We're trained to think, grow or die.

We're trained to think everything is predicated on top line.

And so what that means is when a brand that has been a growth brand starts hitting saturation points, you start watching the quality of sale the road long before the actual sale, it's easy to force a revenue.

It's just hurting your brand.

And so when you're thinking about what do you want to pay for brand equity, what do you want to buy from a stock perspective?

I think it's very important to remember that revenues aren't always good.

And so I think we, we are trained in the market and the group and to your point as, as we think about the, the technicals and the dynamics there revenues drive the conversation.

But I would argue revenues are actually lagging.

They're not the leading indicator.

And so I think this will take time.

I I the, the we, we put out a report earlier this morning flagging that the shares are down.

The gross margin is a huge pivot.

It's a huge positive.

I didn't necessarily think the stock was going to be up today, but I thought this was a huge tone shift that meant the stock will be up.

And so whether or not we like the, the day trading and where we end up, I don't know, but I think what we do know is that they're committed to improving this brand.

This is a brand that does $6 billion in revenue and has a market cap that's less than half of that or it's around half of that, there's a mismatch.
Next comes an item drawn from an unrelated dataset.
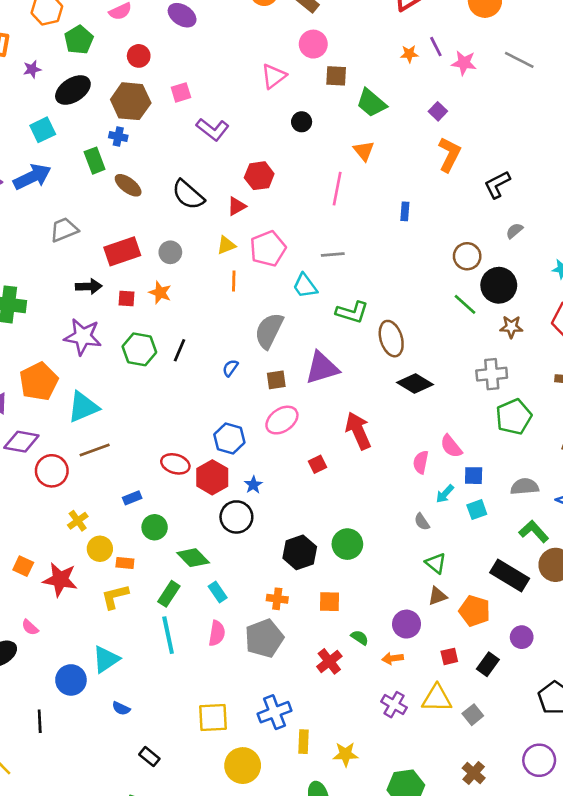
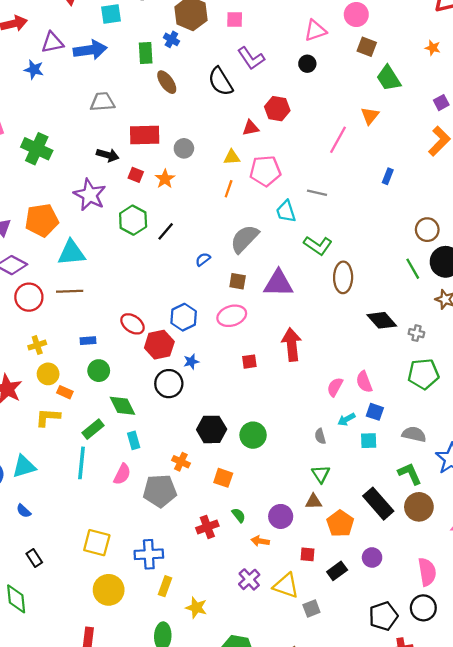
black circle: (302, 122) -> (307, 64), moved
black semicircle: (188, 195) -> (220, 81), moved
gray cross: (492, 374) -> (416, 333), size x0.6
black diamond: (415, 384) -> (382, 320), moved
So I mean, I think the narrative or one of the narratives that we have uh talked about with other analysts most recently when it comes to Under Armour is that maybe they have a product issue just in terms of their products, not necessarily resonating to the extent that they had years ago with consumers.

Are those fears?

Then do you think just overblown?

So here's my problem with that.

And this is a conversation you and I have had about Under Armour about Victoria's secret about about even Peloton, right about different brands where the story, whether it's the media, whether it's consumers, whether it's us, it doesn't matter.

We say a brand is dead.

We forget that there's $6 billion of revenues arguing otherwise.
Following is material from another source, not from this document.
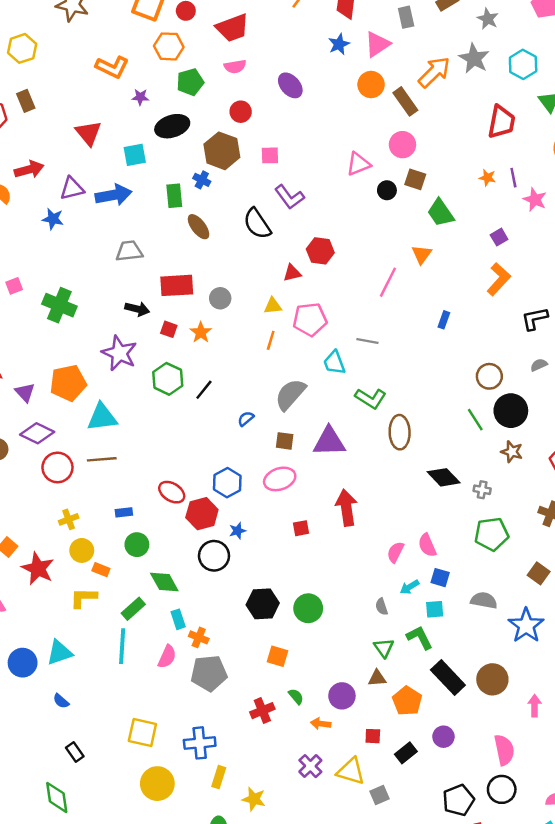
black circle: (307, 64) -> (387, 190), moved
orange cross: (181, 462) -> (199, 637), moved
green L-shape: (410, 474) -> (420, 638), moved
And so I think you and actually just talked about this with Nike.

We need to look at the revenue to determine if people are buying the product.

We need to look at the gross margin to determine how much they value it.

So a brand is as big as its revenues, it's as value is its gross margin.

People are willing to buy this product.

And so everyone condemning the product, everyone condemning the brand saying it's missed the plot and it's dead.

It's just not true.

How do I know because of all those billions of dollars of consumer spending?

That's telling me otherwise.

But that doesn't mean it's healthy.

And so if you can take those revenues and actually do more with less, that's that sell less, charge more, then all of a sudden there's actually more value, you can make more money and it's hard to come to that.

And a lot of times the market doesn't give you that benefit while it's happening, it's a painful process to report down revenues, but you emerge stronger on the other side.

And that's something that people pay for.